【新連載】「糖尿病デバイス革命」を公開 第1回は皮下埋め込み型光学式CGM「Eversense」

2017.10.25
スマートフォンの普及に象徴されるように、社会のデジタル化は私たちの生活を一変させました。その波は医療の世界にも確実に押し寄せてきており、代表的な領域の一つが、糖尿病治療用デバイスです。本連載コラムでは、独立行政法人国立病院機構 京都医療センター 糖尿病センターの村田 敬先生に、最新の糖尿病関連デバイスについて海外情報を中心にご紹介いただきます(不定期更新予定)。「糖尿病デバイス革命」(糖尿病情報スクランブル) ▶

糖尿病デバイス革命
1. 皮下埋め込み型光学式CGM「Eversense」(本文より)

村田 敬 先生
独立行政法人国立病院機構 京都医療センター 糖尿病センター

 近年、糖尿病の検査や治療に用いる医療機器は急速な進歩を遂げつつあり、今後、糖尿病の治療が激変していく可能性がある。
 そこで本連載では、海外での学会等で展示・発表されたものを中心に、最新の糖尿病デバイスにつき情報提供していく。

 今回、紹介するのは米国Sensonic社が開発した皮下埋め込み型光学式CGM(continuous glucose monitoring:持続血糖測定器)であるEversenseである(文献1)。これまでに実用化されてきたCGMのほとんどは、グルコース(ブドウ糖)を分解する酵素を電極に固定した酵素電極を皮膚の表面から刺して皮下組織の間質液のグルコース濃度を測定し、その結果をおおよその血糖値に換算して表示するものである。一方、このEversenseは長さ16mm、直径3mmの小さなカプセル状のセンサーを皮下に埋め込み、電波により間質液のグルコース濃度測定結果を体の表面に装着したトランスミッターへ送信する (文献2)。

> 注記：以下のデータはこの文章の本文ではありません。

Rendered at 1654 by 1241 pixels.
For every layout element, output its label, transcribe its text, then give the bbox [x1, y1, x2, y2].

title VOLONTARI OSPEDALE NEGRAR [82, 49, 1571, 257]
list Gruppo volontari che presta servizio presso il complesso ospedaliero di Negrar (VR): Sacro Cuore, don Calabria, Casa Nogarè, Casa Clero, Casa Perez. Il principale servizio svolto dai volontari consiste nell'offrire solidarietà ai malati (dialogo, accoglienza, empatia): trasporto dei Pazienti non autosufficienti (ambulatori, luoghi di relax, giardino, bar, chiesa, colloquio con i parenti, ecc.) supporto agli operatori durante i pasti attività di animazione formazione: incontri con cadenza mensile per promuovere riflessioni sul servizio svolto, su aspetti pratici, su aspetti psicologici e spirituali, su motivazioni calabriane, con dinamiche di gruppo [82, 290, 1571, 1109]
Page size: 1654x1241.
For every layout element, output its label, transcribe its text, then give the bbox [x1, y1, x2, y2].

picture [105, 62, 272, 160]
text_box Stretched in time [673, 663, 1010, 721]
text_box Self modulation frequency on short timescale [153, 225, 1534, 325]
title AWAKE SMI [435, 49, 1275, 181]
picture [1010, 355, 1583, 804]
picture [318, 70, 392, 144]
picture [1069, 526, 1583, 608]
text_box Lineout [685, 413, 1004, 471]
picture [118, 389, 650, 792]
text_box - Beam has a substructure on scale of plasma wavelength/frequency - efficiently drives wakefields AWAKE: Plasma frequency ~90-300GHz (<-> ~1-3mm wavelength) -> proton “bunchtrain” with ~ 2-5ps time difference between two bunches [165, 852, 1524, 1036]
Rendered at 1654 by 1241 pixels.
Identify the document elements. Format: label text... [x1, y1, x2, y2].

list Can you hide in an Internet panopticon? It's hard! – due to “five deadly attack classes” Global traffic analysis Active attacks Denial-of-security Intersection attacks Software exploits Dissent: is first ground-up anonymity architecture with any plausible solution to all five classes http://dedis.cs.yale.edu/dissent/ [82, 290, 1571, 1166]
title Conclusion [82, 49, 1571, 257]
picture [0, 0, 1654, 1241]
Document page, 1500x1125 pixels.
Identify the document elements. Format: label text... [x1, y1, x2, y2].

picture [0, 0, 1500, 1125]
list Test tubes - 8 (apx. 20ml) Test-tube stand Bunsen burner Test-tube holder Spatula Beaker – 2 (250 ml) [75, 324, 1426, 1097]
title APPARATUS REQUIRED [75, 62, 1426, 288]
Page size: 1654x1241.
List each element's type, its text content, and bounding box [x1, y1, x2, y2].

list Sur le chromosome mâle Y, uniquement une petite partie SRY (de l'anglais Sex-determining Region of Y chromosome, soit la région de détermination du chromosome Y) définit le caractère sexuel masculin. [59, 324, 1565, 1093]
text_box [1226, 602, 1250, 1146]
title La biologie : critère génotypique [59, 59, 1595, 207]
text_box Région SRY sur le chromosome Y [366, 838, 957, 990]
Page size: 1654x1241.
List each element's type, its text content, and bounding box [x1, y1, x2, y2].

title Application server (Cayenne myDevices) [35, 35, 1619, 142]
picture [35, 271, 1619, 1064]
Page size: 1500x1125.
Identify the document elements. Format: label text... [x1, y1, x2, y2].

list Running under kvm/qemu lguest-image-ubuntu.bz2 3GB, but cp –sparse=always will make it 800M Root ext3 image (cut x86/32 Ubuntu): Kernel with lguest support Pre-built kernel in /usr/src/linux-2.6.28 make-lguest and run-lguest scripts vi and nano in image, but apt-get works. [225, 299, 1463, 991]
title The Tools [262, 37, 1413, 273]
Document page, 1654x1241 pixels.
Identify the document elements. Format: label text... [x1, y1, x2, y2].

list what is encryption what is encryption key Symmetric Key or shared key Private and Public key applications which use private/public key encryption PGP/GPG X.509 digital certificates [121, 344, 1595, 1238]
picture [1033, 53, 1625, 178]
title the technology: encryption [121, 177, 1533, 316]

 このCGMがこれまでの機種と大きく異なるのは、酵素電極ではなく、グルコースと反応してシグナルを発する蛍光物質を使用している光学式CGMである点である。すなわち、間質液中のグルコース濃度が上昇すると、それに応じて蛍光物質から発せられるシグナルの強度が高まり、それを検出器で測定することにより間質液中のグルコース濃度を測定する仕組みになっている。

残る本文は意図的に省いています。